提供された本文 |

甲状腺機能低下症(橋本病)の原因と症状

甲状腺機能低下症とは

甲状腺機能低下症とは、甲状腺の働きが低下することにより血液中の甲状腺ホルモンが不足した状態のことを言います。身体を活性化させる甲状腺ホルモンが不足することで、身体活動が低下する症状が徐々に現れます。甲状腺を障害して機能低下を起こす原因はいくつかありますが、その中でも代表的な病気が「橋本病」です。

橋本病とは

橋本病は、初めてこの病気に関する論文を発表した医学博士の名前から名付けられた病気です。甲状腺に慢性の炎症が起きている病気で「慢性甲状腺炎」とも呼ばれ、20代後半~40代の女性に多く見られます。

原因ははっきりしていませんが、自己免疫反応により甲状腺が攻撃されることで起こる炎症です。橋本病の人が必ず甲状腺機能が低下するとは限りませんが、甲状腺機能低下症の原因としてよく見られる病気です。自己抗体を測定することができるため、甲状腺機能低下症がある場合には、抗体を測定します。

橋本病の症状

個人差はありますが、橋本病になると甲状腺が腫れる(甲状腺腫)ことで首がふくらんだように見えたり、喉に違和感が起きたりすることがあります。甲状腺機低下症が起きると、甲状腺ホルモンが不足して新陳代謝が悪くなることで次のような症状が現れます。

提供された記録 |
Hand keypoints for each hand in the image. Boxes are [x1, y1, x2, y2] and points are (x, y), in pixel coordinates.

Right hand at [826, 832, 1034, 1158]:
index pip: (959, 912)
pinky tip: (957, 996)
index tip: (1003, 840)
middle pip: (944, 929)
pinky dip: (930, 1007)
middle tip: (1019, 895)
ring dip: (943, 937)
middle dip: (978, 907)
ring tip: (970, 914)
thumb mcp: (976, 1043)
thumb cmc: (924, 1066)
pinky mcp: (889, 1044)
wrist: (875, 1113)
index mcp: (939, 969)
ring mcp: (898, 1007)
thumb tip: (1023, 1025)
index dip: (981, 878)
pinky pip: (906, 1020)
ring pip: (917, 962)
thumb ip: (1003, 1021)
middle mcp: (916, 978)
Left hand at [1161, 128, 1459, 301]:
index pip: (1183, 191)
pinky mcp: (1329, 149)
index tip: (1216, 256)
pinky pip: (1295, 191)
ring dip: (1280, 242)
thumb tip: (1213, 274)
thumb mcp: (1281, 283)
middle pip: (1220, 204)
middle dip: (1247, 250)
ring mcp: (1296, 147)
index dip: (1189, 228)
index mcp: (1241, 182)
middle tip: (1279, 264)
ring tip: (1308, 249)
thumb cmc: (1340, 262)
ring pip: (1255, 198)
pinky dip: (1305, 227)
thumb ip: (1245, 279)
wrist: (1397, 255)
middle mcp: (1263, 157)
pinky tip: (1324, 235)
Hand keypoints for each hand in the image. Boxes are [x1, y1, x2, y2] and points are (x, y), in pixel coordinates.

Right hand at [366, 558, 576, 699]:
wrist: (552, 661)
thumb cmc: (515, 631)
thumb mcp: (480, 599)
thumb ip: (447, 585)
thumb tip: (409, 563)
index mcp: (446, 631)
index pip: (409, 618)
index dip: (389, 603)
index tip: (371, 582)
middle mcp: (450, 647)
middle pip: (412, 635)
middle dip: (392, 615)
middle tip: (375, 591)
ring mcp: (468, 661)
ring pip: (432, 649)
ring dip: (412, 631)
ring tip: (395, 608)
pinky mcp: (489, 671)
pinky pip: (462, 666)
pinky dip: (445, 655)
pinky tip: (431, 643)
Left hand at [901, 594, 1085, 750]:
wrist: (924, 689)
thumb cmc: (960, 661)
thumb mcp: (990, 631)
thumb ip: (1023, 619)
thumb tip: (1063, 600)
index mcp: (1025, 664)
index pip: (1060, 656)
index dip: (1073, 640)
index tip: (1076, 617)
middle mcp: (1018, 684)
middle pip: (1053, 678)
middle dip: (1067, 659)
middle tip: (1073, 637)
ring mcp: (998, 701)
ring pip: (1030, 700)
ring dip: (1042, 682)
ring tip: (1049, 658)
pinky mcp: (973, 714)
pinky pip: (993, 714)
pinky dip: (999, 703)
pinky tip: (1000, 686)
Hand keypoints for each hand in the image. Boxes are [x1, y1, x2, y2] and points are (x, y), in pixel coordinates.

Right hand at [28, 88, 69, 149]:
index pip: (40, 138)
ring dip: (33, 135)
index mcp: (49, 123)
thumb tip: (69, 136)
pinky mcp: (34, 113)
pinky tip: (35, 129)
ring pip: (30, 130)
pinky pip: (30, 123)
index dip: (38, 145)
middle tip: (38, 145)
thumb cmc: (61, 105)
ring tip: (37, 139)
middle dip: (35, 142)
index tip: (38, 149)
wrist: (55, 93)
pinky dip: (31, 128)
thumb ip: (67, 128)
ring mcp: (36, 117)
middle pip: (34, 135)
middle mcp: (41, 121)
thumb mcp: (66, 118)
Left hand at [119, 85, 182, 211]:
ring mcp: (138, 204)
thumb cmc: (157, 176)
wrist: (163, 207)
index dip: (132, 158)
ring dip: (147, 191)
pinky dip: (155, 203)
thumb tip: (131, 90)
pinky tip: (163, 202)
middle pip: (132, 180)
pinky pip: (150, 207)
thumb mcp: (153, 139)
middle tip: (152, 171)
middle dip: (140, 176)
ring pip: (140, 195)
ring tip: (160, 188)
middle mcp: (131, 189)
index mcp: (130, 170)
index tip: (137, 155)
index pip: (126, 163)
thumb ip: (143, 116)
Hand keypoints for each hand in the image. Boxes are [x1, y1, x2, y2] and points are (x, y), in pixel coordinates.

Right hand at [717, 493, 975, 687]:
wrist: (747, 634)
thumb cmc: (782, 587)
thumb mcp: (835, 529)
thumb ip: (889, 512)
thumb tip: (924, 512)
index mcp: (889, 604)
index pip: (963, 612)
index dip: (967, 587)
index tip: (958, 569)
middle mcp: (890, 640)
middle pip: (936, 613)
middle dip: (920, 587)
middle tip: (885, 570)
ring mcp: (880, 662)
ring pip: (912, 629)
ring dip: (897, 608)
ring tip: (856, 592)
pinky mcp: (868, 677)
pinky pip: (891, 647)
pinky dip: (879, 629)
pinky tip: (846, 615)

やること | 橋本病の原因と症状についての本文を、最初から最後まで一字も変えずに打ち直すこと。

解答 |
甲状腺機能低下症(橋本病)の原因と症状

甲状腺機能低下症とは

甲状腺機能低下症とは、甲状腺の働きが低下することにより血液中の甲状腺ホルモンが不足した状態のことを言います。身体を活性化させる甲状腺ホルモンが不足することで、身体活動が低下する症状が徐々に現れます。甲状腺を障害して機能低下を起こす原因はいくつかありますが、その中でも代表的な病気が「橋本病」です。

橋本病とは

橋本病は、初めてこの病気に関する論文を発表した医学博士の名前から名付けられた病気です。甲状腺に慢性の炎症が起きている病気で「慢性甲状腺炎」とも呼ばれ、20代後半~40代の女性に多く見られます。

原因ははっきりしていませんが、自己免疫反応により甲状腺が攻撃されることで起こる炎症です。橋本病の人が必ず甲状腺機能が低下するとは限りませんが、甲状腺機能低下症の原因としてよく見られる病気です。自己抗体を測定することができるため、甲状腺機能低下症がある場合には、抗体を測定します。

橋本病の症状

個人差はありますが、橋本病になると甲状腺が腫れる(甲状腺腫)ことで首がふくらんだように見えたり、喉に違和感が起きたりすることがあります。甲状腺機低下症が起きると、甲状腺ホルモンが不足して新陳代謝が悪くなることで次のような症状が現れます。